DOCUMENT EXTRACT:

Another vote for S&R I love the place (Many US, Australian and european products but sold in large quantity)...but eat before you shop or your bill will be a budget buster. There is a S&R in Imus...another in Alabang as well as 1 very close to the MOA...My wife says that corn flour is available at the wet market also in Imus. I too love the US version of hot dogs and they have them in S&R...but my best recollection is that SM has an all beef dog that is almost as good...


----------



## M.C.A.

*Hot dogs and corn flour/meal*



Rebaqshratz said:


> Another vote for S&R I love the place (Many US, Australian and european products but sold in large quantity)...but eat before you shop or your bill will be a budget buster. There is a S&R in Imus...another in Alabang as well as 1 very close to the MOA...My wife says that corn flour is available at the wet market also in Imus. I too love the US version of hot dogs and they have them in S&R...but my best recollection is that SM has an all beef dog that is almost as good...


I might stop into S&R next week, I'm headed to Manila for my Immigrant card renewal, but the wife wants to go to the Divasoria for the first time and so do I, heard some of the prices at S&R are high so unsure yet if I'll have time to stop and shop.

Getting real tired of the hot dogs actually I won't be buying them anymore I'm all burned of the bland taste and also those sausage wannabe's and I've tried them all ... but to be fair Monterrey Meats makes a Premium Sausage for breakfast, it's confusing because they have several varieties but this one is just labeled "Premium" sold in smaller packages and has no string or paper wrap on it and it's good but a little on the sweet side though it seems to have the right seasonings, very close to US breakfast sausage.


----------



## pijoe

M.C.A. said:


> I might stop into S&R next week, I'm headed to Manila for my Immigrant card renewal, but the wife wants to go to the Divasoria for the first time and so do I, heard some of the prices at S&R are high so unsure yet if I'll have time to stop and shop.

WRITTEN INSTRUCTION 1: In the entries, from the first one through the line with "pink circle: moved 5 px up", change "gray L-shape" to "silver hook" and give those lines again with nothing else altered and the pictures left out.
The forum thread and the entries have unrelated origins.

Source records
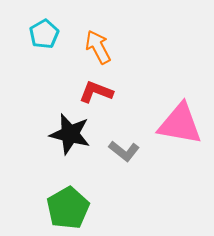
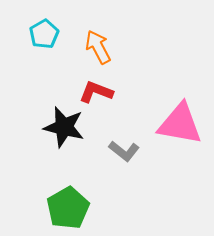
black star: moved 6 px left, 7 px up
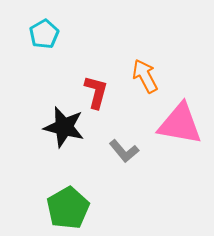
orange arrow: moved 47 px right, 29 px down
red L-shape: rotated 84 degrees clockwise
gray L-shape: rotated 12 degrees clockwise
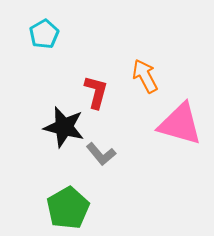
pink triangle: rotated 6 degrees clockwise
gray L-shape: moved 23 px left, 3 px down
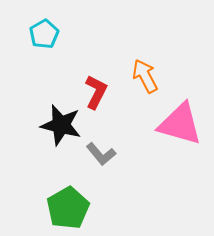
red L-shape: rotated 12 degrees clockwise
black star: moved 3 px left, 2 px up
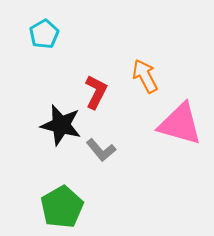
gray L-shape: moved 4 px up
green pentagon: moved 6 px left, 1 px up
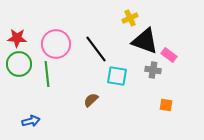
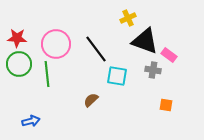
yellow cross: moved 2 px left
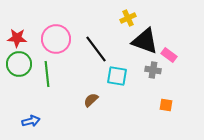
pink circle: moved 5 px up
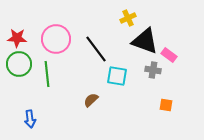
blue arrow: moved 1 px left, 2 px up; rotated 96 degrees clockwise
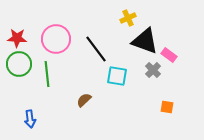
gray cross: rotated 35 degrees clockwise
brown semicircle: moved 7 px left
orange square: moved 1 px right, 2 px down
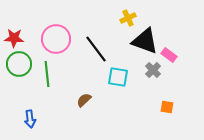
red star: moved 3 px left
cyan square: moved 1 px right, 1 px down
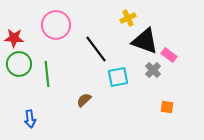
pink circle: moved 14 px up
cyan square: rotated 20 degrees counterclockwise
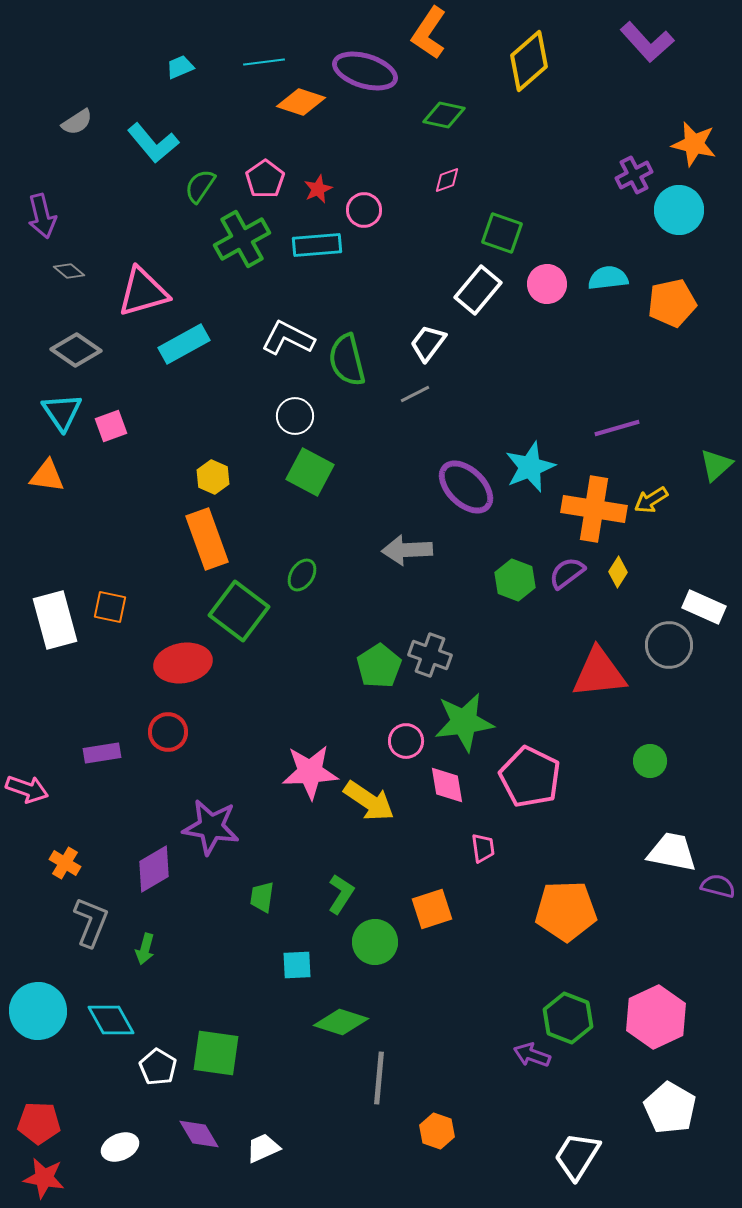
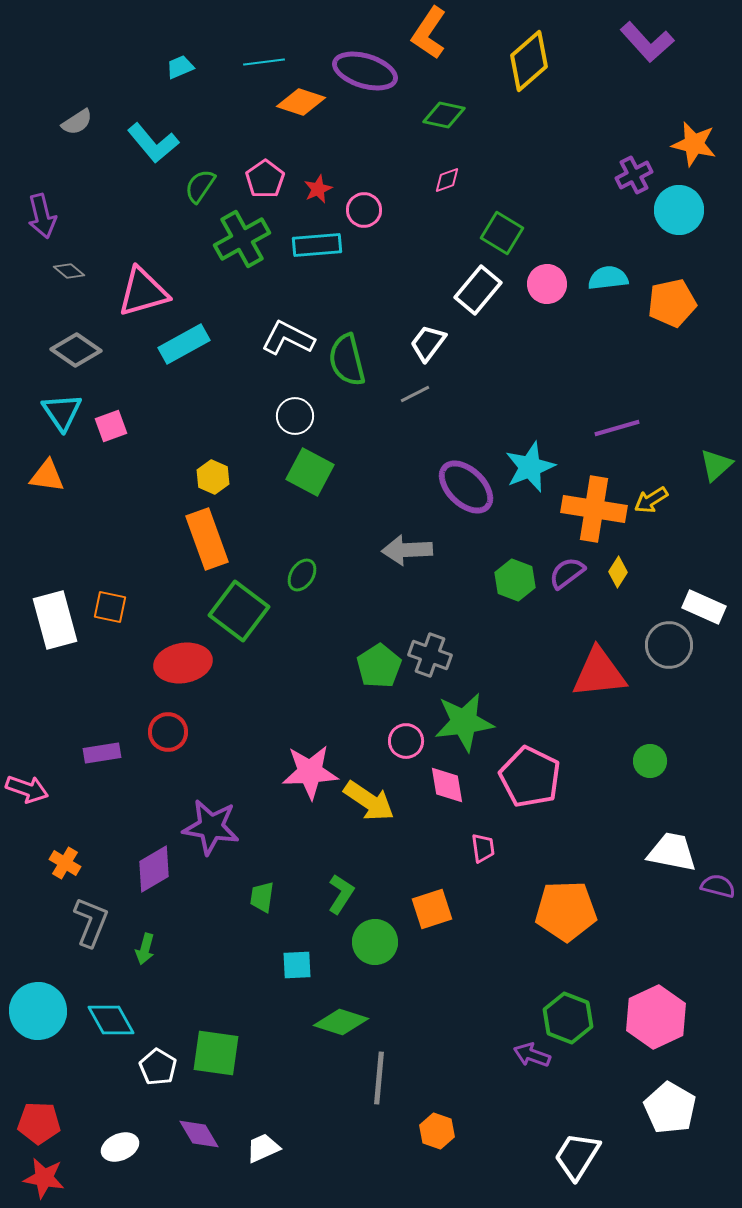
green square at (502, 233): rotated 12 degrees clockwise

WRITTEN INSTRUCTION 2: Extract the part of the forum thread that runs from "Getting real tired" to "US breakfast sausage.", copied word for word.

TASK RESPONSE 1:
black star: moved 6 px left, 7 px up
orange arrow: moved 47 px right, 29 px down
red L-shape: rotated 84 degrees clockwise
silver hook: rotated 12 degrees clockwise
pink triangle: rotated 6 degrees clockwise
silver hook: moved 23 px left, 3 px down
red L-shape: rotated 12 degrees clockwise
black star: moved 3 px left, 2 px up
silver hook: moved 4 px up
green pentagon: moved 6 px left, 1 px up
yellow cross: moved 2 px left
pink circle: moved 5 px up

TASK RESPONSE 2:
Getting real tired of the hot dogs actually I won't be buying them anymore I'm all burned of the bland taste and also those sausage wannabe's and I've tried them all ... but to be fair Monterrey Meats makes a Premium Sausage for breakfast, it's confusing because they have several varieties but this one is just labeled "Premium" sold in smaller packages and has no string or paper wrap on it and it's good but a little on the sweet side though it seems to have the right seasonings, very close to US breakfast sausage.